--- Work to complete ---
Go through the records below and copy out every line that contains the word "ankle".

Records from a data collection

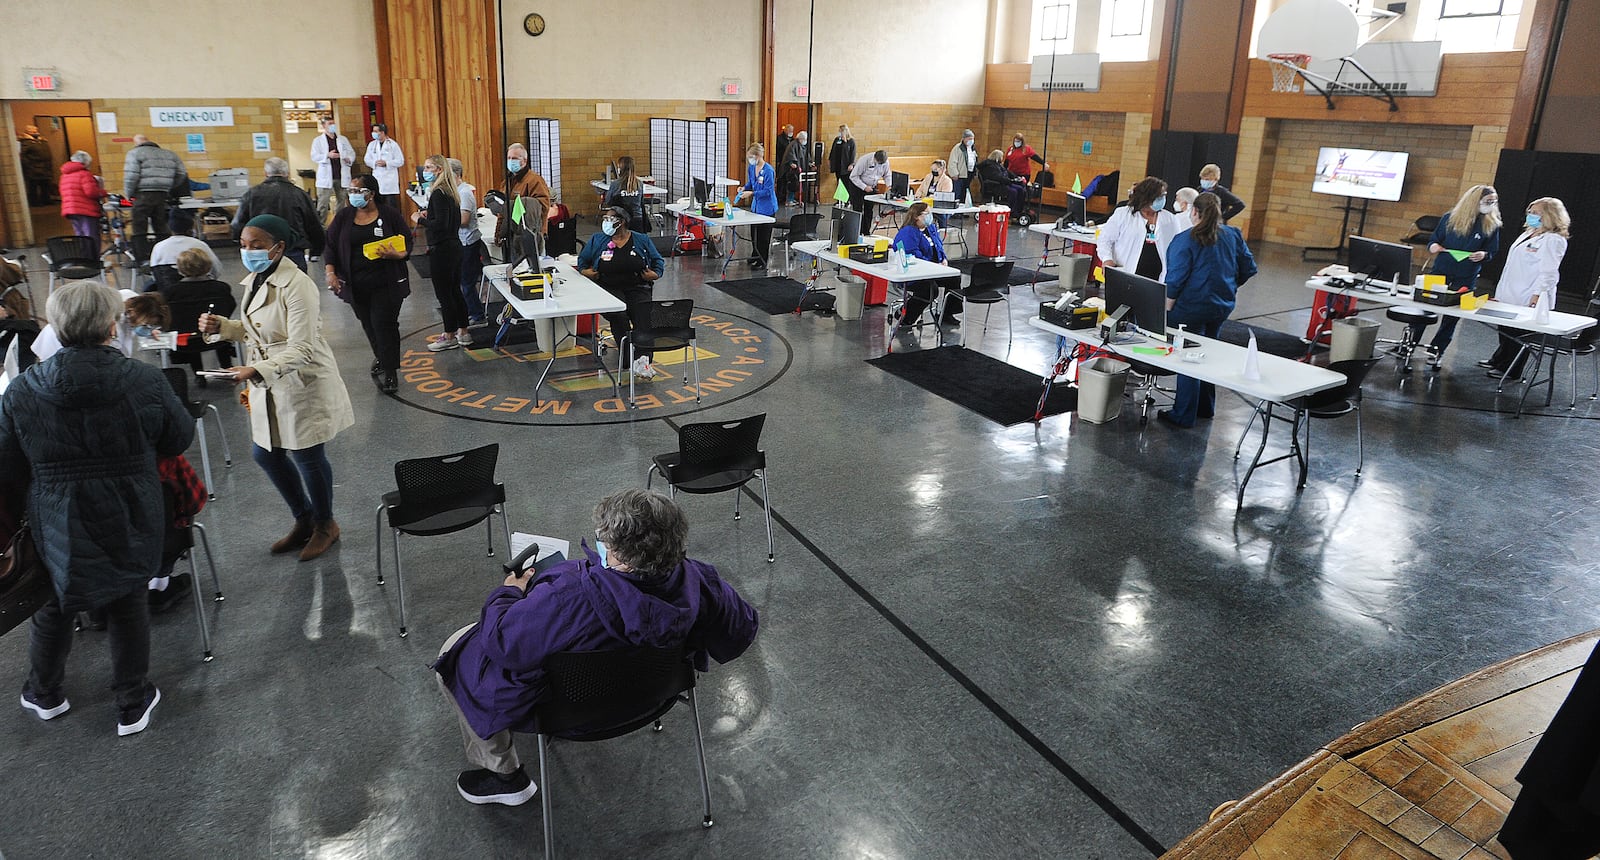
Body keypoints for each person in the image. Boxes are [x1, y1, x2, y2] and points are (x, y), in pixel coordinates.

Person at [432, 489, 759, 806]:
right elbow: (741, 627)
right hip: (653, 693)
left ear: (623, 558)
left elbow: (503, 643)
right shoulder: (699, 579)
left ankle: (505, 776)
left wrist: (508, 593)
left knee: (456, 649)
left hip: (572, 710)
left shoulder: (570, 599)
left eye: (607, 542)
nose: (602, 546)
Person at [0, 280, 194, 736]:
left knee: (53, 601)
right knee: (129, 599)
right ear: (111, 325)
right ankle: (132, 701)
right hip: (130, 505)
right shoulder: (143, 379)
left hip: (55, 512)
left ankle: (44, 692)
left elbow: (6, 465)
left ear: (58, 327)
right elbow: (177, 437)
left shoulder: (24, 389)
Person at [198, 214, 354, 562]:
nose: (248, 251)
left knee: (306, 455)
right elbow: (259, 329)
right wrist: (222, 326)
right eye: (243, 245)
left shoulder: (298, 286)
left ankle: (326, 524)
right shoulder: (256, 277)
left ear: (279, 248)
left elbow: (302, 348)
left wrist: (254, 368)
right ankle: (304, 519)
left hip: (302, 381)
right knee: (265, 453)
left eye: (257, 245)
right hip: (270, 379)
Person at [1159, 192, 1258, 428]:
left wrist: (1167, 307)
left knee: (1188, 358)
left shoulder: (1185, 239)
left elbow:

--- Your solution ---
left ankle: (505, 776)
right ankle: (132, 701)
left ankle: (44, 692)
left ankle: (326, 524)
right ankle: (304, 519)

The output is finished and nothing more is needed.